--- Document excerpt ---

United SportsCar Championship career
- Categorisation: FIA Silver (until 2013, 2016–) FIA Gold (2014–2015)
- Former teams: Extreme Speed Motorsports BGB Motorsports Orbit Racing Spirit of Daytona Racing

Previous series
- American Le Mans Series Rolex Sports Car Series Star Mazda Championship Toyota Atlantic Championship

Championship titles
- 2002 1999: Star Mazda Championship USF2000 American Continental Championship

Awards
- 2005: ALMS Rookie of the Year

= Guy Cosmo =

American racing driver

Guy Andrew Cosmo (born 12 March 1977 in Port Jefferson, NY) is an American racing driver who competes in the United SportsCar Championship. He is a former American Le Mans Series Rookie-of-the-Year winner who claimed four wins and multiple podium finishes in ALMS competition.

--- Data extracted from a collection ---
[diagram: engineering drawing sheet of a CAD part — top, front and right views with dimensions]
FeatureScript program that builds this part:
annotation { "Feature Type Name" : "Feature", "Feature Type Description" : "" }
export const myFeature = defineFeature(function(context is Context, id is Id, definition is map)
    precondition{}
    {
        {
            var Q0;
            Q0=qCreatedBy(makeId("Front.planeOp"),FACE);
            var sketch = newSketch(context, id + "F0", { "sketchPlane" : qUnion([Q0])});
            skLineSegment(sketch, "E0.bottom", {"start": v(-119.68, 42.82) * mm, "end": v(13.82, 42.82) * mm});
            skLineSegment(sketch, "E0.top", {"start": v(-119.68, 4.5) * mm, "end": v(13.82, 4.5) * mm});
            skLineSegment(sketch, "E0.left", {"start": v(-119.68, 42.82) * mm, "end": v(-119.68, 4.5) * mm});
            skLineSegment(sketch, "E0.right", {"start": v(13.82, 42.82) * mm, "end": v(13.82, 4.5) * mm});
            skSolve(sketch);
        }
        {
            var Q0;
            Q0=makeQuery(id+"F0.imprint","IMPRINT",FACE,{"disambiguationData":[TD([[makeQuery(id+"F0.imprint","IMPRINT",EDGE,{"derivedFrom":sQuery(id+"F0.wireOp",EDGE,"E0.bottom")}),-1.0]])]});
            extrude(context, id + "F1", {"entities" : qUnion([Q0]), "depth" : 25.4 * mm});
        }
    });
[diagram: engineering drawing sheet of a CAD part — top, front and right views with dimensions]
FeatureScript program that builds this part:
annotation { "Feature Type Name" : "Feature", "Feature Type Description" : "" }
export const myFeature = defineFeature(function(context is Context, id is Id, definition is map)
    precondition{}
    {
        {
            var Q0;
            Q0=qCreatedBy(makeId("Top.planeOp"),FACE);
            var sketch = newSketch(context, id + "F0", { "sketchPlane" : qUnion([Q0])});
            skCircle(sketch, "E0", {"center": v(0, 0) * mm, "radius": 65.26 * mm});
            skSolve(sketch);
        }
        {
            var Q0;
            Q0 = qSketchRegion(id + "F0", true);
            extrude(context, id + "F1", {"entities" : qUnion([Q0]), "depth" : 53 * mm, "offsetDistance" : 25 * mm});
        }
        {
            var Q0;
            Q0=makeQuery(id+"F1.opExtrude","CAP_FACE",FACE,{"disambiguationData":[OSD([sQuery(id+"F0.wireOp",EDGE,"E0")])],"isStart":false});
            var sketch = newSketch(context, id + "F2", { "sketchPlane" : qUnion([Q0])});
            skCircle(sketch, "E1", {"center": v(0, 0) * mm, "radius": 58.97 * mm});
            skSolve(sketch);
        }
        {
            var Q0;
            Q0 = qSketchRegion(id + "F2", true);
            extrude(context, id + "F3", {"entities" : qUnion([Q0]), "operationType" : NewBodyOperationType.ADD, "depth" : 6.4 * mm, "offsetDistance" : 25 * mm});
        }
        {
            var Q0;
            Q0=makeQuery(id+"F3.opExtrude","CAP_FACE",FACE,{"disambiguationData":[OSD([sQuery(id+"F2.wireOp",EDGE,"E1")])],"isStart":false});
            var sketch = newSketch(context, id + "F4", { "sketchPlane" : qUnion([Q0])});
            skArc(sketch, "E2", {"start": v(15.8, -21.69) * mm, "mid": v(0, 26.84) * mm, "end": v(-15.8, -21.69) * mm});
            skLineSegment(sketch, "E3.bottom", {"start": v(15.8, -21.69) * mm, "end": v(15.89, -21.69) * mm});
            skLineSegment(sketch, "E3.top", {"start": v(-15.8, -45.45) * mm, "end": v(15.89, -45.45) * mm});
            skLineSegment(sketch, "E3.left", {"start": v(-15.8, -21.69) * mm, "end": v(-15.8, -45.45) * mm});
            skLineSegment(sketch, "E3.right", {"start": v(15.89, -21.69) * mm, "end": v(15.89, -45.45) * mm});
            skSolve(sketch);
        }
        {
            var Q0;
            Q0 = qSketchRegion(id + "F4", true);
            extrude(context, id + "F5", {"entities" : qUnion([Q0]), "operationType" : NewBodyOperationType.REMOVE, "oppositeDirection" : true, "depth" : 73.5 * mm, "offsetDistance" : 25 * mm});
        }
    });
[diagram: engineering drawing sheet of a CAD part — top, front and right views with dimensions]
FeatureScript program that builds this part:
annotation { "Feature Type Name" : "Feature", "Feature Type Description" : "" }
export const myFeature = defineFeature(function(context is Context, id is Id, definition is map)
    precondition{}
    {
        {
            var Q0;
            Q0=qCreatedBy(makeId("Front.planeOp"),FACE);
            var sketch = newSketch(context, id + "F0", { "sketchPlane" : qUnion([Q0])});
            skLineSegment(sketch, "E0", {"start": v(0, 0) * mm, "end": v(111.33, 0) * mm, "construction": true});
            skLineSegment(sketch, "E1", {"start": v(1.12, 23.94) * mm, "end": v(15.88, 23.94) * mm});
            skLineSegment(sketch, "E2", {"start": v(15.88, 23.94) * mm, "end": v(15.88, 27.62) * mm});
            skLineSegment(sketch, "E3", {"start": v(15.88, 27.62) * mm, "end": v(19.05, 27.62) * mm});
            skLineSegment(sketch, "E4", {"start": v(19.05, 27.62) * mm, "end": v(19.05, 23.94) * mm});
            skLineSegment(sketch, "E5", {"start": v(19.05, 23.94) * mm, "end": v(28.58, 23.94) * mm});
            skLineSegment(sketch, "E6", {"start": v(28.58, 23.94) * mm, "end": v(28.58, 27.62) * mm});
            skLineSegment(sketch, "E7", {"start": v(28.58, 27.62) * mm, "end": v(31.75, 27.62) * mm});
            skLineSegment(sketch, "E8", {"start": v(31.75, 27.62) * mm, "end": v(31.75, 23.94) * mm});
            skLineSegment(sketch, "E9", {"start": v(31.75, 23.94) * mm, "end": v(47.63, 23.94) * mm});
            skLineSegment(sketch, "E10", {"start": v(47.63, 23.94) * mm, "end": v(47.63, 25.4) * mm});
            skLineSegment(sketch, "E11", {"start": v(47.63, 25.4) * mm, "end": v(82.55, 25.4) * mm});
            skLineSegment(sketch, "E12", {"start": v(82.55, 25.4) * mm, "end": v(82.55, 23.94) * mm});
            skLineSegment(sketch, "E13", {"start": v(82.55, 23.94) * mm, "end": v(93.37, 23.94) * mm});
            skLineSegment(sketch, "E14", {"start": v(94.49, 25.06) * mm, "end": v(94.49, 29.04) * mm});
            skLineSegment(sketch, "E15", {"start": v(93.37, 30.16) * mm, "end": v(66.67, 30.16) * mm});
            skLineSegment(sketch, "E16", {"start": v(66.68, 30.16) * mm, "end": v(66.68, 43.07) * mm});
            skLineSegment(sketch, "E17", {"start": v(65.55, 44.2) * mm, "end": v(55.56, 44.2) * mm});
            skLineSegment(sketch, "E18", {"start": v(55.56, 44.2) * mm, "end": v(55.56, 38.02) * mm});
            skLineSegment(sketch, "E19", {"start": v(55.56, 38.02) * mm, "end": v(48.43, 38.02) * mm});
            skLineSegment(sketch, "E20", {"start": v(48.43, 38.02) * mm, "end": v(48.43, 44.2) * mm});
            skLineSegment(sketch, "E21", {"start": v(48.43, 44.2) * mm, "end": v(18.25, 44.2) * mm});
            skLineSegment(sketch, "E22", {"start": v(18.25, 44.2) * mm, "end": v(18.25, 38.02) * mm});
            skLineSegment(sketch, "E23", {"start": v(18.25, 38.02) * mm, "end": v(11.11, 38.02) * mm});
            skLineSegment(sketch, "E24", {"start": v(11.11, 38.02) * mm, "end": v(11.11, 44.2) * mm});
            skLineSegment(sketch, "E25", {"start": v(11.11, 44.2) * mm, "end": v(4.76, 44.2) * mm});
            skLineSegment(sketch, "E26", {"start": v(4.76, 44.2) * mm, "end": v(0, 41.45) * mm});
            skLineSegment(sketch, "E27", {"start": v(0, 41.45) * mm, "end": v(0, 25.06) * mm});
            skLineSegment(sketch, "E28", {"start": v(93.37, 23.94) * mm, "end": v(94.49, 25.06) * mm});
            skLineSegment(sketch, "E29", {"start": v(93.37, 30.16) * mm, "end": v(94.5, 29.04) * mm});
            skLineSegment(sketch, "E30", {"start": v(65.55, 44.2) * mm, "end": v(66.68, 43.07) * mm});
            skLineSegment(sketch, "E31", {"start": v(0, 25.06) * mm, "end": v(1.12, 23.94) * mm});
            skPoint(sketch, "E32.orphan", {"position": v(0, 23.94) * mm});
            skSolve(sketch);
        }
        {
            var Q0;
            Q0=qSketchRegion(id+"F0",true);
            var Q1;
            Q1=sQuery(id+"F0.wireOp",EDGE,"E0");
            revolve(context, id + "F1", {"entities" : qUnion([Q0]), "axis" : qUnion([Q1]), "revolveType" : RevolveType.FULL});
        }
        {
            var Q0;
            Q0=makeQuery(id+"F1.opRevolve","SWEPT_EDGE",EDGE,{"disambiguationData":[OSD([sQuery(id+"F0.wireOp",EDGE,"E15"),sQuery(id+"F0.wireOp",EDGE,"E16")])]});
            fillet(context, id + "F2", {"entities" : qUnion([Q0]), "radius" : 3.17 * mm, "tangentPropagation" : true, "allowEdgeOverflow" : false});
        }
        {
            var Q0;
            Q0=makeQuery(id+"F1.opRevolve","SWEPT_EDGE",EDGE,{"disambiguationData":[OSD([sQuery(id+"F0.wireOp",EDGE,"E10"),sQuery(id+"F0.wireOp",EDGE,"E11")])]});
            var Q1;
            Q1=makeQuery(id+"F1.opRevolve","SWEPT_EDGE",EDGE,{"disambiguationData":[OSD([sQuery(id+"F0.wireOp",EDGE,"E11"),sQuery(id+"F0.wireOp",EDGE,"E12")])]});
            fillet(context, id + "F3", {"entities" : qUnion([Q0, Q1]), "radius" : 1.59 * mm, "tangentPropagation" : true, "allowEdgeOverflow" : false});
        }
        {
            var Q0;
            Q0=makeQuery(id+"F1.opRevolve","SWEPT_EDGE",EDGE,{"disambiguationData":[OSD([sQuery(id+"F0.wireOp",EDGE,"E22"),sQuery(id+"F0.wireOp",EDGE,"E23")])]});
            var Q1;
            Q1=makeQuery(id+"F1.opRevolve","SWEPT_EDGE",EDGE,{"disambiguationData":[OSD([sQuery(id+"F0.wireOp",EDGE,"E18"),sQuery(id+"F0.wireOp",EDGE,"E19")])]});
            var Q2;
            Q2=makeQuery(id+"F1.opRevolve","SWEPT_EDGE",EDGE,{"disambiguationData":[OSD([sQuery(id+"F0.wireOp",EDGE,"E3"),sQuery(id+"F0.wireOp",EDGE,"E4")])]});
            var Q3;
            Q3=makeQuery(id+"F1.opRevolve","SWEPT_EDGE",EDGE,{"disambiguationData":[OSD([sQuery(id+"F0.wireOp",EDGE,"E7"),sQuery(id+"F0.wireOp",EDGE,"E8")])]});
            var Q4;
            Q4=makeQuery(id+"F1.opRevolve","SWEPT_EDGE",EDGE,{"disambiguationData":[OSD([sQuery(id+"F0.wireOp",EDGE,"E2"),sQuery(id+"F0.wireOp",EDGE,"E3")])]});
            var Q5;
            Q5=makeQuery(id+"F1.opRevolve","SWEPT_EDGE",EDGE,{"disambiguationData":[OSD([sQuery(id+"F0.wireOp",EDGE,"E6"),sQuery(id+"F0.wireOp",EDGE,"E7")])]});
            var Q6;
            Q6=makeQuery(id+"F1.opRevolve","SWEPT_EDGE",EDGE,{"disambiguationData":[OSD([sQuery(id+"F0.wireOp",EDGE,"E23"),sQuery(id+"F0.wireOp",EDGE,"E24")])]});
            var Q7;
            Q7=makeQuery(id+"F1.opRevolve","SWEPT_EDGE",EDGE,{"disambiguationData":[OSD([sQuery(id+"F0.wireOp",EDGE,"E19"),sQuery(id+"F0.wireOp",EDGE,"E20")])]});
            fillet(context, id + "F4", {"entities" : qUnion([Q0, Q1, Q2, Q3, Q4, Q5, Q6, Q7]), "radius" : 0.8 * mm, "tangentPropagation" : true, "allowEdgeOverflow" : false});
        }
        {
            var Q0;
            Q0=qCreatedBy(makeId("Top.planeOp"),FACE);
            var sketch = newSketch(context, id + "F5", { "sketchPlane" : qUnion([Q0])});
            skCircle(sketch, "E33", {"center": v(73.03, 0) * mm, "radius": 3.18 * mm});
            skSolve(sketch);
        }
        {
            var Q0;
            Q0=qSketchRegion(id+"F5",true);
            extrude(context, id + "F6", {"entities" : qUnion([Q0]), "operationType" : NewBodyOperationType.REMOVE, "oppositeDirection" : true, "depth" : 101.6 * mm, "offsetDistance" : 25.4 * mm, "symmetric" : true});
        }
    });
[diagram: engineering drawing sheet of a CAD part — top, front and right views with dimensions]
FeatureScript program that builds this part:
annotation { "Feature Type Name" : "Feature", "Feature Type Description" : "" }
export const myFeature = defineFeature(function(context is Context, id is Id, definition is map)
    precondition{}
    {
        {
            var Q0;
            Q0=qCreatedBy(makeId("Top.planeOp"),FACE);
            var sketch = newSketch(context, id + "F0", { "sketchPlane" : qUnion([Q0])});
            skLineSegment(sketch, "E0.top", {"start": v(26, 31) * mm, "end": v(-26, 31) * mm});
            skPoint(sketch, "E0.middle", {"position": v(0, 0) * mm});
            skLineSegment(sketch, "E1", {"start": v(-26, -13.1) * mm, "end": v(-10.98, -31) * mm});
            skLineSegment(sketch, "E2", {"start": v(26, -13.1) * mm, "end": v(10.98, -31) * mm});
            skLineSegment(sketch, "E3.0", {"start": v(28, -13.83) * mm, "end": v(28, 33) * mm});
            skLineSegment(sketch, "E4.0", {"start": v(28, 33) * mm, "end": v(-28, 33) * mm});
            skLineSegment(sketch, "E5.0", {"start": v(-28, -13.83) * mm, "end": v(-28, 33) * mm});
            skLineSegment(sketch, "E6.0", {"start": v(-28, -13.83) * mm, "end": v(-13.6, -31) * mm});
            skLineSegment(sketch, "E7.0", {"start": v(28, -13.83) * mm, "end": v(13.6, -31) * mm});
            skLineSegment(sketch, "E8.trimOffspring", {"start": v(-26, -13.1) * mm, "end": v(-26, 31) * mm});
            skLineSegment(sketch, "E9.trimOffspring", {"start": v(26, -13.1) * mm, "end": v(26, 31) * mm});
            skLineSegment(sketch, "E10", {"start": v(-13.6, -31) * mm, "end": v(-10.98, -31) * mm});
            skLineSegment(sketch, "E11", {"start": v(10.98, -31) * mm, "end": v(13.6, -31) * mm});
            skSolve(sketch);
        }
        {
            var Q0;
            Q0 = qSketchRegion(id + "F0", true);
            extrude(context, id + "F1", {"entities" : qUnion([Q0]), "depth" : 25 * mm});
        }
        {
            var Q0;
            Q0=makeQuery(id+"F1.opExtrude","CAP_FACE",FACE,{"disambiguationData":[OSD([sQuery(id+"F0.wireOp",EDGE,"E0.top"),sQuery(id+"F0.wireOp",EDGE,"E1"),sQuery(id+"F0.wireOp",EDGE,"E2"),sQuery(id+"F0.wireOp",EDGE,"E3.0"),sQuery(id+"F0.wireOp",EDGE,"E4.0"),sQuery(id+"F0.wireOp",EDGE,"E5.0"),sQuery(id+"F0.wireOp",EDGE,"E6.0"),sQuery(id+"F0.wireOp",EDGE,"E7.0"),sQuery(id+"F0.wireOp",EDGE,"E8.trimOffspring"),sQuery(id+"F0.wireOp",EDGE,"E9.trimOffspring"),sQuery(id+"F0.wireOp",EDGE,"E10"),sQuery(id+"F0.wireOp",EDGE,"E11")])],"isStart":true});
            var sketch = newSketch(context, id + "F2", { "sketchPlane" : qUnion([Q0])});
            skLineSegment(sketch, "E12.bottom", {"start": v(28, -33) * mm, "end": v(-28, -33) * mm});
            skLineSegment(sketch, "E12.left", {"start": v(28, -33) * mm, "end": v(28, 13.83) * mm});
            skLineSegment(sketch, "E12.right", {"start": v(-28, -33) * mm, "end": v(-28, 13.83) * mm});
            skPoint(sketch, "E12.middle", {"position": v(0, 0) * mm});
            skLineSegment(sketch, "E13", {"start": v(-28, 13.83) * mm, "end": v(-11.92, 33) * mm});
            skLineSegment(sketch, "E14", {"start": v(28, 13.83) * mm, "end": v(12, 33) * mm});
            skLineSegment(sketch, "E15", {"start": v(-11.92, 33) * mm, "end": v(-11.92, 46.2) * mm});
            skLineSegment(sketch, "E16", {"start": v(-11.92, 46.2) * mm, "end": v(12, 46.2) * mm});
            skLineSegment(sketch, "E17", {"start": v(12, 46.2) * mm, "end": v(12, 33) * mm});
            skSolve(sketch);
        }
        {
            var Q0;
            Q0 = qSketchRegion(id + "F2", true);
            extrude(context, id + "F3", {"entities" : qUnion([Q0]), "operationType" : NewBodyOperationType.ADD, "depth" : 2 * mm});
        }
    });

--- Study questions ---
- A) Using the Guy Cosmo profile, decide whether each statement agrees with it: (i) Cosmo was born in Port Jefferson, NY; (ii) Cosmo was named ALMS Rookie of the Year in 2002; (iii) Cosmo claimed four wins in ALMS competition. For each, answer yes or no and quote the words of the profile that settle it.
- B) Proceed with the Guy Cosmo profile, writing on from its final sentence.
This data has no connection to the Guy Cosmo profile.

--- Exercise responses ---
- A)
(i) Yes: "born 12 March 1977 in Port Jefferson, NY"
(ii) No: "2005: ALMS Rookie of the Year"
(iii) Yes: "claimed four wins and multiple podium finishes in ALMS competition"

- B)
==Early racing career==
Cosmo's career began in go-karts at the age of 11, earning championships in karting, Formula Ford, F2000 and Star Mazda prior to a limited season in Toyota Atlantic Championship competition. He earned four top-ten finishes in four starts in Atlantics prior to being chosen as a development driver for the new Star Mazda Pro Formula Car.

==Grand-Am==
Cosmo made his Rolex Sports Car Series and Continental Tire Sports Car Challenge debuts in 2003, scoring three podium finishes in five starts with Cegwa Sport and G&W Motorsports. He earned two victories in two starts in the CTSC STI class in 2003.

In 2006, Cosmo competed in a limited-season with Playboy/Uniden Racing and Spirit of Daytona Racing, earning a season-high second-place result at Miller Motorsports Park and helping take Playboy/Uniden Racing to a fourth-place finish in the DP points standings.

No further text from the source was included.